• Testo selezionato:
= = = =
Docente di Chimica generale all'università di Catania e, soprattutto, sindacalista e attivista per tutta la vita. Aveva 75 anni ed è scomparso questa mattina alle 10. «Era un grande intellettuale - ricorda l'amico Mimmo Cosentino, segretario regionale del Prc - Generoso e sincero». I funerali laici si terranno alla Cgil giovedì

Luisa Santangelo

«Non è una perdita solo per i suoi cari. Con la sua scomparsa Catania perde un uomo di sinistra straordinariamente acuto, colto e leale». Chi lo conosceva bene ha difficoltà a parlare di Gabriele Centineo. Le voci di alcuni si spezzano, eppure l'elenco delle qualità - o delle cose fatte - viene sussurrato al telefono. «Ha cominciato prima del '68», si sente in sottofondo, mentre Mimmo Cosentino - segretario regionale del Partito di rifondazione comunista - ricorda l'amico di una vita: l'uomo con cui ha iniziato a fare politica nei primi anni '70 e con il quale ha condiviso quasi cinquant'anni di battaglie. Centineo è morto questa mattina alle 10, aveva 75 anni «e ancora era un sindacalista, si occupava dei problemi dei lavoratori, era in grado di analizzare il tessuto sociale e i problemi cittadini con una lucidità unica», ricorda Cosentino. I funerali laici sono fissati per giovedì mattina, alle 10, nel cortile della Cgil di via Crociferi.

Docente di Chimica generale all'università di Catania, Gabriele Centineo «è stato una straordinaria figura di militante politico, che ha speso la sua vita per il movimento operaio», racconta Cosentino a MeridioNews. Prima l'Ugi (Unione goliardica italiana, un'associazione universitaria) all'inizio degli anni Cinquanta, poi il movimento di idee che ha contribuito a costruire il '68, la rivista di sinistra Quaderni rossi e il giornale, co-fondato da Centineo, Il manifesto. Ma anche il Partito di unità proletaria, poi Democrazia proletaria, fino all'approdo in Rifondazione comunista, di cui era segretario a Catania, e l'attività di sindacalista nella Cgil, di cui continuava a essere un esponente.

«Si è formato con una cultura operaista e ha sempre sostenuto l'importanza costituzionale dei partiti nella società, come strumento di decisione collettiva, partecipazione e controllo delle attività istituzionali». Una visione di politica al servizio dei cittadini e, soprattutto, delle idee. «Nonostante i problemi di salute, era stato tra i promotori del movimento catanese contro la revisione costituzionale», continua l'amico Cosentino. «Era un grande intellettuale - sospira - In grado di affrontare con competenza temi scientifici e filosofici». A questo punto, però, il politico lascia lo spazio all'amico: «Era generoso e sincero».
= = = =
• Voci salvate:
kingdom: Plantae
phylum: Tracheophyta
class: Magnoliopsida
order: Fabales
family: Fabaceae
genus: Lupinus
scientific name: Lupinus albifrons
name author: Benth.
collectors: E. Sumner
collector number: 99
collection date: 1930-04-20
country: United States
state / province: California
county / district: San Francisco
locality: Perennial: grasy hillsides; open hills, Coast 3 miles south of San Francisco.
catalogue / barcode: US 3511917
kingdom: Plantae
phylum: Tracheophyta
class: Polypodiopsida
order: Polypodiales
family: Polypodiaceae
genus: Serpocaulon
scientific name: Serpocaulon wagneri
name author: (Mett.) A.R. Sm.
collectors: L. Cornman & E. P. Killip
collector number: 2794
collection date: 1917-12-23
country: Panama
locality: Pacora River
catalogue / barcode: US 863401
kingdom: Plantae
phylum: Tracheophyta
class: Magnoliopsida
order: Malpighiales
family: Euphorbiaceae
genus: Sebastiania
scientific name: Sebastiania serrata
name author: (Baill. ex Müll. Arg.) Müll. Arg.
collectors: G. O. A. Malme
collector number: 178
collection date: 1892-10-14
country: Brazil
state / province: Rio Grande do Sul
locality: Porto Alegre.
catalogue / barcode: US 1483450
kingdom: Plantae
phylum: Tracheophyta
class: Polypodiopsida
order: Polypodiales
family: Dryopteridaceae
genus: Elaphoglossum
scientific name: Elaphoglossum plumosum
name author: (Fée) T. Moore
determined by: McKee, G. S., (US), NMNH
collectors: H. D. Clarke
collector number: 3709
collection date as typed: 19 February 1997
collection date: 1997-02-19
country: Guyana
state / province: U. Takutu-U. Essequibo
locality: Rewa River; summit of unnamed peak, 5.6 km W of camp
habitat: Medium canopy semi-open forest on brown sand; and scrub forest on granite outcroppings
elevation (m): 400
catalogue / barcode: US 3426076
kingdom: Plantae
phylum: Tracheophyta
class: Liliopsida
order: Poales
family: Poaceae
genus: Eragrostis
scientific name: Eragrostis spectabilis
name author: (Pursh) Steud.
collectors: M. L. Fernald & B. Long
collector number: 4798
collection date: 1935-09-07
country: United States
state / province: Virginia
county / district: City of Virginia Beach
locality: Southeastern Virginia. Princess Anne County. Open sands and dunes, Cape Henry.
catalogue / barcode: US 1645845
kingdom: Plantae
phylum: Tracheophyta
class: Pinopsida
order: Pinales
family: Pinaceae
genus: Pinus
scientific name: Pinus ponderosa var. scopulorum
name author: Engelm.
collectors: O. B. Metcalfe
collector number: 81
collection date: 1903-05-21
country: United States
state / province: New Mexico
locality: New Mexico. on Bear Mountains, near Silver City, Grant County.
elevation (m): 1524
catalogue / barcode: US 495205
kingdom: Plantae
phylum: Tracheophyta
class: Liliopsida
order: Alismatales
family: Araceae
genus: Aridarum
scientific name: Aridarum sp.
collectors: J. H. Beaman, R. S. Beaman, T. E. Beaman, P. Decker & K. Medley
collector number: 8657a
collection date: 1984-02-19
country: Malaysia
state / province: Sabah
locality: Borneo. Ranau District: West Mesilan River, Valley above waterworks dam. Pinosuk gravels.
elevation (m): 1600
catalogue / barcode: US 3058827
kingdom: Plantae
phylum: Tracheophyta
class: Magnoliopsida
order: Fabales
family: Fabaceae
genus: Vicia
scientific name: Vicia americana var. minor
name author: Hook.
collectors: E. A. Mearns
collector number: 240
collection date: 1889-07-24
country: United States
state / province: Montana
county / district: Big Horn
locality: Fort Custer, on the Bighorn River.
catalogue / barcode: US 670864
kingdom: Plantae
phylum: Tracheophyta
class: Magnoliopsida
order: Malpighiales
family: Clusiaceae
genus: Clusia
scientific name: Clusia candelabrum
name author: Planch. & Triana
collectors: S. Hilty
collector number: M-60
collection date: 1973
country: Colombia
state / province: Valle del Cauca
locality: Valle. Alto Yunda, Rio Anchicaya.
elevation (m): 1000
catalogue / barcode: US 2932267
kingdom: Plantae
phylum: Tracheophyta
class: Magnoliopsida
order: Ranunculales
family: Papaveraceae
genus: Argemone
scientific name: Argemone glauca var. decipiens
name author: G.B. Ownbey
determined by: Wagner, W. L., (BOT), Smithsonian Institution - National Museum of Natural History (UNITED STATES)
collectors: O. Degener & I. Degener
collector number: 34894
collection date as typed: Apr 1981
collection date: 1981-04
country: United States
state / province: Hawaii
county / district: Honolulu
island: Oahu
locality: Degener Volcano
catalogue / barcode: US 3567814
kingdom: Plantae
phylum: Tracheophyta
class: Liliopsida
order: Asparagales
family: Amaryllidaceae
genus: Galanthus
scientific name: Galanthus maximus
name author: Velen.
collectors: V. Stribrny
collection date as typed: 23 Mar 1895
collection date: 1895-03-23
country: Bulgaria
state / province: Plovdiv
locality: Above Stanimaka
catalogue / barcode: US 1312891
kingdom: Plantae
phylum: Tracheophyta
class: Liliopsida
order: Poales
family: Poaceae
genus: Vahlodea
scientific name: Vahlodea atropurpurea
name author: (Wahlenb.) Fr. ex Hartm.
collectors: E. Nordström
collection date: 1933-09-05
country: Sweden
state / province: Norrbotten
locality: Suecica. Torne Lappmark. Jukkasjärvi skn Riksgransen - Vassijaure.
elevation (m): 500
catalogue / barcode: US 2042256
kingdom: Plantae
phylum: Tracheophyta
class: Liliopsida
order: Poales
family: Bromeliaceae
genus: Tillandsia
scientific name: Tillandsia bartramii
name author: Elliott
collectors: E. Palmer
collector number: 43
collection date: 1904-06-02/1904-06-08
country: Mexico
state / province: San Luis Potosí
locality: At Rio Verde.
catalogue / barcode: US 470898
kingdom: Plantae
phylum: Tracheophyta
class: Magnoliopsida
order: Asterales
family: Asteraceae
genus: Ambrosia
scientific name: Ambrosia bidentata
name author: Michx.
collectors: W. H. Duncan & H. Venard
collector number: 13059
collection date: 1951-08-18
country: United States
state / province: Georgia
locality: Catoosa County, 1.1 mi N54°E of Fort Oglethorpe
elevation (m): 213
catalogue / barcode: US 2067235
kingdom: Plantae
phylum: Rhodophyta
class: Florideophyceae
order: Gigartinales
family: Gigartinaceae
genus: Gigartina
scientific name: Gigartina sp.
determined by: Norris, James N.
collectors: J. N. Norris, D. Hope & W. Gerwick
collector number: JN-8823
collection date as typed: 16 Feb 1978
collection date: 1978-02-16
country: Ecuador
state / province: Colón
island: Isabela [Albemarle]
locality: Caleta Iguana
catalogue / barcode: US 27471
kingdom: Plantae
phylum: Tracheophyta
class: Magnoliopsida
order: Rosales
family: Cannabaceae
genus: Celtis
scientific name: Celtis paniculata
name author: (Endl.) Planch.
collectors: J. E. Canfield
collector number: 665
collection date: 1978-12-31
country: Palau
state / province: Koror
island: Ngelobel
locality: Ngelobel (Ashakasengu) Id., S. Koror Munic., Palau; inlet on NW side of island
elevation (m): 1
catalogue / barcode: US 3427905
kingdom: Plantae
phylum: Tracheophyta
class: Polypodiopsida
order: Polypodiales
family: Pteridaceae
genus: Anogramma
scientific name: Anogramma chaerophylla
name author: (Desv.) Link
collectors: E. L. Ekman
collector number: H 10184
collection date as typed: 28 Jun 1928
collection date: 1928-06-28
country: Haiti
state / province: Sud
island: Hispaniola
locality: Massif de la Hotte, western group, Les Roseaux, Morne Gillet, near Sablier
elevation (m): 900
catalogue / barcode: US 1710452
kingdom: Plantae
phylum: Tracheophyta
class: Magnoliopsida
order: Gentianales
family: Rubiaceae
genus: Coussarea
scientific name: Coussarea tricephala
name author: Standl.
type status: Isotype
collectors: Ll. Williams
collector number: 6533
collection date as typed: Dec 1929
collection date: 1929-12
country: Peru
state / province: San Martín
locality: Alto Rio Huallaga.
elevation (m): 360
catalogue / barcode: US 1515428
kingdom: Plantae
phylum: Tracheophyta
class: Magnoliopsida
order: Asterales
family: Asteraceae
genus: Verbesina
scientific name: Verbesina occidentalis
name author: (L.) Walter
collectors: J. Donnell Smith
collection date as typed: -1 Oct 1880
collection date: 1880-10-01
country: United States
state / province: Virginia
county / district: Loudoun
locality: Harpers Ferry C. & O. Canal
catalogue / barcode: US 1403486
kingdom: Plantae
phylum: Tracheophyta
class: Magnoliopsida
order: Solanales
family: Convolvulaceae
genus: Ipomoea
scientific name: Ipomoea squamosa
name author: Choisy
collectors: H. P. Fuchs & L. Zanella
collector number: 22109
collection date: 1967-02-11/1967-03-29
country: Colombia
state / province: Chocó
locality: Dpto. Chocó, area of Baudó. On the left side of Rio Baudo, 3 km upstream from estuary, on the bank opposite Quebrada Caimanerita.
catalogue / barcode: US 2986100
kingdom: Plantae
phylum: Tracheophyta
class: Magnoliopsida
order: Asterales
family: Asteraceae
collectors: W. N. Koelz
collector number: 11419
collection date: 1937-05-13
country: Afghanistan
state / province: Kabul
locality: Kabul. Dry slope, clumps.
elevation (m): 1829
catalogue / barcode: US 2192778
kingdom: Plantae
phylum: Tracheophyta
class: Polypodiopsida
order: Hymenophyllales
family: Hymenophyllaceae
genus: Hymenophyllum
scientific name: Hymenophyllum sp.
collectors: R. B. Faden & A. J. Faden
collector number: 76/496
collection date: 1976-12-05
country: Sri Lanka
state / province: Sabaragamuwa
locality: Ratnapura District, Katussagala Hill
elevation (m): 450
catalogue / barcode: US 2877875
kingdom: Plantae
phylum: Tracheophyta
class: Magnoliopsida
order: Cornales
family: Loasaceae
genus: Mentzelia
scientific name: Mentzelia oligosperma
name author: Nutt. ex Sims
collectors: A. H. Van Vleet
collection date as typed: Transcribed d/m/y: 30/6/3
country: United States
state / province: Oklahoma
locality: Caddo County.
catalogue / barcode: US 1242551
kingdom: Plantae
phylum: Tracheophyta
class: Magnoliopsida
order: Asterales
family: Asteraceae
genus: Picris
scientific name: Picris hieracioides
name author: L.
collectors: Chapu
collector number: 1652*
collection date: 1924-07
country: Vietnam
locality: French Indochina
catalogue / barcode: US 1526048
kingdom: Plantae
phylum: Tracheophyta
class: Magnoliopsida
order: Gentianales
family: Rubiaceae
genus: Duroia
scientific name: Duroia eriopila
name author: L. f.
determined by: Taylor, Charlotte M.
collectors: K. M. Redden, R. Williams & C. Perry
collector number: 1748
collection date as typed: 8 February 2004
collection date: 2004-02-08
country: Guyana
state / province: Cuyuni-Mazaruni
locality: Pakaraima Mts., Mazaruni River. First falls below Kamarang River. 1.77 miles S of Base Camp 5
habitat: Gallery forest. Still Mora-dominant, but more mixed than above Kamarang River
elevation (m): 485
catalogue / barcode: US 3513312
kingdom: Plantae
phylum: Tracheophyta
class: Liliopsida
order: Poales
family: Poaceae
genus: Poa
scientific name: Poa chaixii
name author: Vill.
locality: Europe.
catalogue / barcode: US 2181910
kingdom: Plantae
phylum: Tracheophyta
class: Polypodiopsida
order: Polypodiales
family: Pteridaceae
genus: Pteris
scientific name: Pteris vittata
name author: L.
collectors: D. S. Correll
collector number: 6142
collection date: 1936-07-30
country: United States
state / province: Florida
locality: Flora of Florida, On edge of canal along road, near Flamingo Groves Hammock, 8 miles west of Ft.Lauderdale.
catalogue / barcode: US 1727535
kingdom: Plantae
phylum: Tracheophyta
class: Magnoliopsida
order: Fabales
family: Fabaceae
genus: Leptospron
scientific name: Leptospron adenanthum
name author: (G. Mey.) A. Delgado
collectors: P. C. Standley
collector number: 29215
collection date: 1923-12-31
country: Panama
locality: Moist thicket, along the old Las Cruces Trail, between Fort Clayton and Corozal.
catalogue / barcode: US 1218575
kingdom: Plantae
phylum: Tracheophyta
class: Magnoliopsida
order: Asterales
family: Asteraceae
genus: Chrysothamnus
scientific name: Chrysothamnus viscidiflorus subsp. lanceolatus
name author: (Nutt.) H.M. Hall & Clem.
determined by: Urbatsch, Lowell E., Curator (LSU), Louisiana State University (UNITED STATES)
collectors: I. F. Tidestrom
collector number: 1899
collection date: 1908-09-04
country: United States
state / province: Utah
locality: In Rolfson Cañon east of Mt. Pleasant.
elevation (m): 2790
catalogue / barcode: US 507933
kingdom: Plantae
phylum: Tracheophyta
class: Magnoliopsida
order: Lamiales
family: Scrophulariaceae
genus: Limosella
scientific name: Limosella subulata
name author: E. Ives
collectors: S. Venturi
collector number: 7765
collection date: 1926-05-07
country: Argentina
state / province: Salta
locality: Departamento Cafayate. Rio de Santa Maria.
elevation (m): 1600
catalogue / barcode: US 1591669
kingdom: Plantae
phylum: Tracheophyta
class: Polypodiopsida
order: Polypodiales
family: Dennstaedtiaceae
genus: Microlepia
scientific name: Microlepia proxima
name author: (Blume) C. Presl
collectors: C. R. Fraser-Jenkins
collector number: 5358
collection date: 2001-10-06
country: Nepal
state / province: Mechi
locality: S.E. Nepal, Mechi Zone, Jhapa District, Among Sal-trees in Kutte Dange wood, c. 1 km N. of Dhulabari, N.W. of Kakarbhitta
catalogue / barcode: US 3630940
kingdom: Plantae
= = = =
• Esplora il materiale:
1. Nel testo su Gabriele Centineo, in quale luogo sono fissati i funerali laici?
2. Riproduci dal testo su Gabriele Centineo il passo che inizia con le parole "Docente di Chimica generale all'università di Catania, Gabriele" e si ferma dopo "essere un esponente.".

• Soluzioni dei compiti:
1. Nel cortile della Cgil di via Crociferi.

2.
Docente di Chimica generale all'università di Catania, Gabriele Centineo «è stato una straordinaria figura di militante politico, che ha speso la sua vita per il movimento operaio», racconta Cosentino a MeridioNews. Prima l'Ugi (Unione goliardica italiana, un'associazione universitaria) all'inizio degli anni Cinquanta, poi il movimento di idee che ha contribuito a costruire il '68, la rivista di sinistra Quaderni rossi e il giornale, co-fondato da Centineo, Il manifesto. Ma anche il Partito di unità proletaria, poi Democrazia proletaria, fino all'approdo in Rifondazione comunista, di cui era segretario a Catania, e l'attività di sindacalista nella Cgil, di cui continuava a essere un esponente.